Já você diz coisas como "estados podem valer mais que processos" e não apresenta nenhuma justificativa para sua afirmação, achando que ela deve ser aceita apenas porque você acredita que seja assim.
... eu gostaria de recomendações de alguma escola filosófica, autores, que defendessem o que quer que seja isso que você está defendendo aí, quem sabe alguém escreveu de algum jeito que eu compreendo melhor, ou acho algo do tipo "processualismo existencial for dummies".

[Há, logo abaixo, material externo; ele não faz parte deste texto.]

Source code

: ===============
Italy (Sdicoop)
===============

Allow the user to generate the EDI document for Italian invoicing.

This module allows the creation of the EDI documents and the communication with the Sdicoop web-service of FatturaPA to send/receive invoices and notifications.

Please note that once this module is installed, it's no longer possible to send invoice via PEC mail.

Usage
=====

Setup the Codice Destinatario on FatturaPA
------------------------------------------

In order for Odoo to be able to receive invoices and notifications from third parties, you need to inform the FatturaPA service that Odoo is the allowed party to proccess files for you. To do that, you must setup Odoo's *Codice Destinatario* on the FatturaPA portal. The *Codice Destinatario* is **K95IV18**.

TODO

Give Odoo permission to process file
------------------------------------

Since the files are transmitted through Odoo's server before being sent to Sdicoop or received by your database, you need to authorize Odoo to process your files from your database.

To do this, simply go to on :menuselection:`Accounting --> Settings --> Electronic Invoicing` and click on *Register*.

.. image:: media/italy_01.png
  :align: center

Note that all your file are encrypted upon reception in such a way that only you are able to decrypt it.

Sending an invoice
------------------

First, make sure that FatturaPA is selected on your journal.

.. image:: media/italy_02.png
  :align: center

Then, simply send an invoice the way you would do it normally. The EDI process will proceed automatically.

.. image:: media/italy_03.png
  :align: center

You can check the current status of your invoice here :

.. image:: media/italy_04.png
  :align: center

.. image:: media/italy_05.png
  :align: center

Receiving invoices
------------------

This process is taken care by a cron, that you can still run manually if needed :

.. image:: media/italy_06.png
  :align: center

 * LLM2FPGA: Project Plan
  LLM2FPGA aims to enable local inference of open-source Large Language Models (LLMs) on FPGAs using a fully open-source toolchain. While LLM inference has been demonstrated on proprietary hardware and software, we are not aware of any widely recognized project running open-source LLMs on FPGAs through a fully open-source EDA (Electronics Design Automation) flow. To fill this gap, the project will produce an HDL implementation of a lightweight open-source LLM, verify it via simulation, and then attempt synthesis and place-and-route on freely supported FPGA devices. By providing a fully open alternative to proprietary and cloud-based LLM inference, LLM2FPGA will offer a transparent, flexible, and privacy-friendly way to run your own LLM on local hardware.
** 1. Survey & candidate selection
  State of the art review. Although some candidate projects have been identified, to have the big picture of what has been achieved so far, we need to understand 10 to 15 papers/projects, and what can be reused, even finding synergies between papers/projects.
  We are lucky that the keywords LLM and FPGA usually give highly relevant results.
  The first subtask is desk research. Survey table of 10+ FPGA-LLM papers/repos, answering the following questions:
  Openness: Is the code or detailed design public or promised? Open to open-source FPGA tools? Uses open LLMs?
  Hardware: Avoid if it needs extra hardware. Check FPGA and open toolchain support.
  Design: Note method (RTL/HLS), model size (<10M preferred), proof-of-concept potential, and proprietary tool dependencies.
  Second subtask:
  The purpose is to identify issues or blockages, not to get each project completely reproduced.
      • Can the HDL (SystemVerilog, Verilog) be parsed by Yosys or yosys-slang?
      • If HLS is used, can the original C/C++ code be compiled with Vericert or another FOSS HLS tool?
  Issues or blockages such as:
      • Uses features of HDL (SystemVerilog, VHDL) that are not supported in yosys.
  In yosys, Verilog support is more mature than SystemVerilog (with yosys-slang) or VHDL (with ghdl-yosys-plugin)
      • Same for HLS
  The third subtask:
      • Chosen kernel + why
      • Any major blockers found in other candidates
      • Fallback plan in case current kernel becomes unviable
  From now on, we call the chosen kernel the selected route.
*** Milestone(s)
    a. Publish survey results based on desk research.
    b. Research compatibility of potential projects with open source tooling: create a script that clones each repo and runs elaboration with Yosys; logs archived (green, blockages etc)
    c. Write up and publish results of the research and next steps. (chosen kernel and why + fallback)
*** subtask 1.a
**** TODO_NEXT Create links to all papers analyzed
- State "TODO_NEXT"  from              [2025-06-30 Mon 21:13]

Vou tentar listar alguns processos que considero que possam ser interrompidos, mesmo que iniciados, além de gestação:
- o desenvolvimento de doenças individuais, genéticas ou não
- o processo reprodutivo, seja através de menstruação/contracepção ou aborto "pré-cerebral"
- proliferação de epidemias
- proliferação de pragas
- a ocupação urbana de áreas perigosas
- escoadores podem ser ativados em caso de enchente
- o processo de ocupação de prédios sob risco de desabamento
- uma viagem que se queira interromper
- uma refeição que se queira interromper
- o sono de alguém se houver necessidade
etc
Nesses casos, pode ser que estados justifiquem a interrupção desses processos, ainda que, como eu tenha dito anteriormente, provavelmente será quase sempre possível atribuir um estado a um processo e fazer da coisa semânticamente irrefutável - apenas porque acho que devem ser mínimos estados totalmente estáticos e consideráveis como desvinculados de qualquer processo.